Herrera said 10-year-old Karla is stressed thinking of the school she’s missing.

“She would at least want to finish elementary school,” Herrera said.

Spokane Public Schools board member Nikki Otero Lockwood held a moment of silence at Wednesday’s board meeting after she learned of the young student’s detention.

“The child’s absence is deeply felt by classmates, educators and a school community that is grieving and trying to make sense of this loss,” Lockwood said.

Karla is an “amazing” girl and left everyone with that impression, Herrera said. She came to Spokane at 4 years old and eventually enrolled in school and learned English. She loves books, Herrera said, and was teaching herself to write Japanese characters.

Herrera said Karla “was saying goodbye to everything she knew with that kind of innocent certainty only a child has.”

Karla is now one of the 1,700 children in custody since family detention centers reopened in April.

Tiul Caal will likely remain in detention until his next court hearing slated for March 9 under immigration Judge Veronica Marie Segovia.
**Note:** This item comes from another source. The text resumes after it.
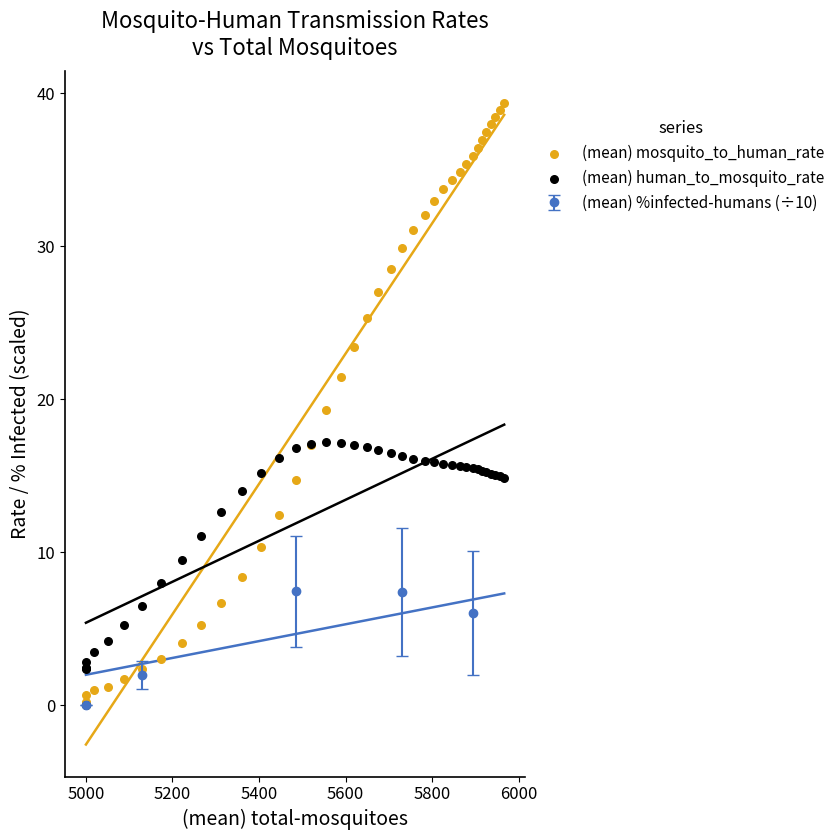

In (mean) %infected-humans (÷10), how many points are higher than both neighbors (excluding endpoints)?

1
Segovia, who was appointed as an immigration judge in November 2023, is known for denying immigrants asylum in the U.S., and more often than other immigration judges across the board.

Segovia denied a Turkish immigrant’s asylum case in 2025, despite the Department of Homeland Security stating the immigrant had met the legal requirements for asylum, according to a report by the Guardian. Segovia suggested the immigrant’s rape, torture and beatings he experienced in Turkey were “not as bad” as the report states.

Segovia saw 193 cases in the first 11 months of 2025. She granted other forms of relief for eight of those cases, but only granted full asylum for one of them, according to data from the Transactional Records Access Clearinghouse, a nonpartisan research center.

Her asylum denial rates are also significantly higher than her counterparts, data shows. Segovia denied 36% more asylum claims than other immigration judges across the U.S. in that same time period.

The Texas processing center is crowded, Tiul Caal told Mesa, with many detainees falling ill because of poor conditions.